### What you should do
Once a line is found to contain "Краевая", copy it out of the listing.

### Task input

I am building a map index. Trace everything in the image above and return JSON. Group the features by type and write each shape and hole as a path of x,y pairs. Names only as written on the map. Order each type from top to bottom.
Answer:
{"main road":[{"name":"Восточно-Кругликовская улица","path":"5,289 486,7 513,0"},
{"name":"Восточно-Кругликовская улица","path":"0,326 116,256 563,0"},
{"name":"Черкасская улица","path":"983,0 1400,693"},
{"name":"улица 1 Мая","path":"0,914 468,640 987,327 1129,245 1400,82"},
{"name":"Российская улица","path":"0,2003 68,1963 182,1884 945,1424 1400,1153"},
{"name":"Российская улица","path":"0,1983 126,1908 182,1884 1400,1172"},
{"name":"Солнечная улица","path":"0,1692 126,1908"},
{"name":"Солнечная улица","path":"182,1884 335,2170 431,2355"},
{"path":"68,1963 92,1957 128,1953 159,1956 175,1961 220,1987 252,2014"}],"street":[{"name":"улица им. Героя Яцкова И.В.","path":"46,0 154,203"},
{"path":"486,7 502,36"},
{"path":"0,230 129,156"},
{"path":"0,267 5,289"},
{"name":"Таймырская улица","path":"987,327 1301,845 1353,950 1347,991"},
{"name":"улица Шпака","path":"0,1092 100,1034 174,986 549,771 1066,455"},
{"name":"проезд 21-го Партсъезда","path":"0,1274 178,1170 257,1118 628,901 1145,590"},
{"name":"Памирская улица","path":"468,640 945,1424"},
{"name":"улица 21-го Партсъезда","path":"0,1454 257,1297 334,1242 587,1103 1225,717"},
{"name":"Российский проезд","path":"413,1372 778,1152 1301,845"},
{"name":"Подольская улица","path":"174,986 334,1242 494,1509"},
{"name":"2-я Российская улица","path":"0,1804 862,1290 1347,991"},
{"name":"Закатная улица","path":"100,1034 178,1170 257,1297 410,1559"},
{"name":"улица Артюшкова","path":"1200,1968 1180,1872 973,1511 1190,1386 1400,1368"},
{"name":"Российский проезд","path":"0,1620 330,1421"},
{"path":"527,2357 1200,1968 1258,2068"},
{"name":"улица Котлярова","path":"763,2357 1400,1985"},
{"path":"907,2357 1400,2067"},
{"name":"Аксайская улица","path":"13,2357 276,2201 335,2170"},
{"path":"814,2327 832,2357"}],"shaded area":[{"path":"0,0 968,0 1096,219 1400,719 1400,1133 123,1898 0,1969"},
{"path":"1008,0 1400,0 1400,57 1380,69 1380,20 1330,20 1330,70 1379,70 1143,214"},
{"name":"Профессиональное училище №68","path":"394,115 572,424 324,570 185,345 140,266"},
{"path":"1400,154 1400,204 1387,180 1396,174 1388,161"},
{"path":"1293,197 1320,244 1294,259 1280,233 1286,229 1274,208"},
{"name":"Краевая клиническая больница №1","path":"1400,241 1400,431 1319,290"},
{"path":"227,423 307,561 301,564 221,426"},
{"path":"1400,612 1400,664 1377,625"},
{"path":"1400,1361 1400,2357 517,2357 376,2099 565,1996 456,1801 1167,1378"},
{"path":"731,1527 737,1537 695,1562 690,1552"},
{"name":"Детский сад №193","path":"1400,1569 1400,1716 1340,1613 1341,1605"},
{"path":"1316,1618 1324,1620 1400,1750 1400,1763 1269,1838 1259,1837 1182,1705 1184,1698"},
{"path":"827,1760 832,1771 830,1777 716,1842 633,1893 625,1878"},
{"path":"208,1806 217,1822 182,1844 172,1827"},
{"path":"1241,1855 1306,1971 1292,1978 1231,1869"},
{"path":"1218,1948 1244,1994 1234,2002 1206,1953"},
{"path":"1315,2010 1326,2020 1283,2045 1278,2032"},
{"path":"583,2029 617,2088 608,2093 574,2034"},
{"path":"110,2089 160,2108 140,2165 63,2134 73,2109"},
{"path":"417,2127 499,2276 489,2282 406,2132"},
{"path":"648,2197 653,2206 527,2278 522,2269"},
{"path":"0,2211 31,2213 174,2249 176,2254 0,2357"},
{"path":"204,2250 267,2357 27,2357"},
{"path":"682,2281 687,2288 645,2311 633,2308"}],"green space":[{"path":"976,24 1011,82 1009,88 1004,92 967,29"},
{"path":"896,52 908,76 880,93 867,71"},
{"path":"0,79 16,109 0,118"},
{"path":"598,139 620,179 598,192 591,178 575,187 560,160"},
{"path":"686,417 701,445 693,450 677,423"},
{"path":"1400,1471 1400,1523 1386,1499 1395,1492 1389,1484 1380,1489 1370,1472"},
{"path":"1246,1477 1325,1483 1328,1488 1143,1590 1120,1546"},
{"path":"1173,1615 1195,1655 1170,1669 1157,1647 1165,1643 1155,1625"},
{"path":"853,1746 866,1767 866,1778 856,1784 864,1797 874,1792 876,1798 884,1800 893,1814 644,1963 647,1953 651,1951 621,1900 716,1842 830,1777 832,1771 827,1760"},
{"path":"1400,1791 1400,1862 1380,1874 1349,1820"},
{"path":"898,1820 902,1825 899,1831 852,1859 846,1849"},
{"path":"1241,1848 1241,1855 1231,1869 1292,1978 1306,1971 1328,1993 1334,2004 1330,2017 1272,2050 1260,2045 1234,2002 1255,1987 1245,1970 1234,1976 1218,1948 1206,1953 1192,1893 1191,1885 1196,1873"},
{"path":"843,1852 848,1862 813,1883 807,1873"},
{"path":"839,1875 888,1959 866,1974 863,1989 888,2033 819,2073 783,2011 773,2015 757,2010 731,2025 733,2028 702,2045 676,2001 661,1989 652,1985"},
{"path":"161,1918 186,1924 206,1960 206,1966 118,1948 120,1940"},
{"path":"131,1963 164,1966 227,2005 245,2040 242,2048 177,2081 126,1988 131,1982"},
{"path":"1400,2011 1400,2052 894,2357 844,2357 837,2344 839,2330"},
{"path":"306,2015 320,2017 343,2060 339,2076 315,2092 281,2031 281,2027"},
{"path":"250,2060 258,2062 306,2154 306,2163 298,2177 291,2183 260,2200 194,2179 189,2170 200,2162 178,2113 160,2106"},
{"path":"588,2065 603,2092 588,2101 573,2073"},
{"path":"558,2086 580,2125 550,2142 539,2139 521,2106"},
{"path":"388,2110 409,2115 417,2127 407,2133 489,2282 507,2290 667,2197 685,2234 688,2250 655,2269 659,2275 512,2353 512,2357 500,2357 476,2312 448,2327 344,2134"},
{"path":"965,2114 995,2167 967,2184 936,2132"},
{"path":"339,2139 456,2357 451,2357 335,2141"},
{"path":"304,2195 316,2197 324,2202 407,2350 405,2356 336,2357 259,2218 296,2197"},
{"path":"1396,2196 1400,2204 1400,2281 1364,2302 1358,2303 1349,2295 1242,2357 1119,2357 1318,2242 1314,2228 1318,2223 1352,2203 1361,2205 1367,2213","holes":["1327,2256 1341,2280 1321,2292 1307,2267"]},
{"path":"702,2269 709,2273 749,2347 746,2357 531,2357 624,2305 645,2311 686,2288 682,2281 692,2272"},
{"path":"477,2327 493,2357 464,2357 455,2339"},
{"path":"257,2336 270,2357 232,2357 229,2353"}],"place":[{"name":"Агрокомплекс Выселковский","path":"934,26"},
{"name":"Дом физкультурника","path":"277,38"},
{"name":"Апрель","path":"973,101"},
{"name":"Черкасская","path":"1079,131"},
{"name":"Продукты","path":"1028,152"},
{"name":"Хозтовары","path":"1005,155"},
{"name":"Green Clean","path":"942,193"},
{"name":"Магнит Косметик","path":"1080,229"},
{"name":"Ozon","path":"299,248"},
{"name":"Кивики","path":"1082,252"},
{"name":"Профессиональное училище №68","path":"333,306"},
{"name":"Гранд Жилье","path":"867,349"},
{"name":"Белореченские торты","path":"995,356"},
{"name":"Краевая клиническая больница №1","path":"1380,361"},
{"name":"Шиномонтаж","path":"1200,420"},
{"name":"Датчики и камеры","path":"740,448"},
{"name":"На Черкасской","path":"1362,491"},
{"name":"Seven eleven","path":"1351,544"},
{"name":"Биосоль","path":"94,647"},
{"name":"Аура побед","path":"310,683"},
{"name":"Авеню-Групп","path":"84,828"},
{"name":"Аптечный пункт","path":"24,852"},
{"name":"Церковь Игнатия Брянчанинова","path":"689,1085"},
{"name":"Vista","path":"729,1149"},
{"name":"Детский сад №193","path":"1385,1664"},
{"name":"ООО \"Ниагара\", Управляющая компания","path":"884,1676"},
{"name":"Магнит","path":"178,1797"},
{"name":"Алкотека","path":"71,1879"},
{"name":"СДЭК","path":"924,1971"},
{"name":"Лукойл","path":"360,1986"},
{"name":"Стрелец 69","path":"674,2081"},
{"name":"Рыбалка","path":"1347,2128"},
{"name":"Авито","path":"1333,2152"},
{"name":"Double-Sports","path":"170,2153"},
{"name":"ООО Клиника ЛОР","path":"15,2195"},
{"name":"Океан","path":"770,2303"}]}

### Answer for the task
{"name":"Краевая клиническая больница №1","path":"1400,241 1400,431 1319,290"},
{"name":"Краевая клиническая больница №1","path":"1380,361"},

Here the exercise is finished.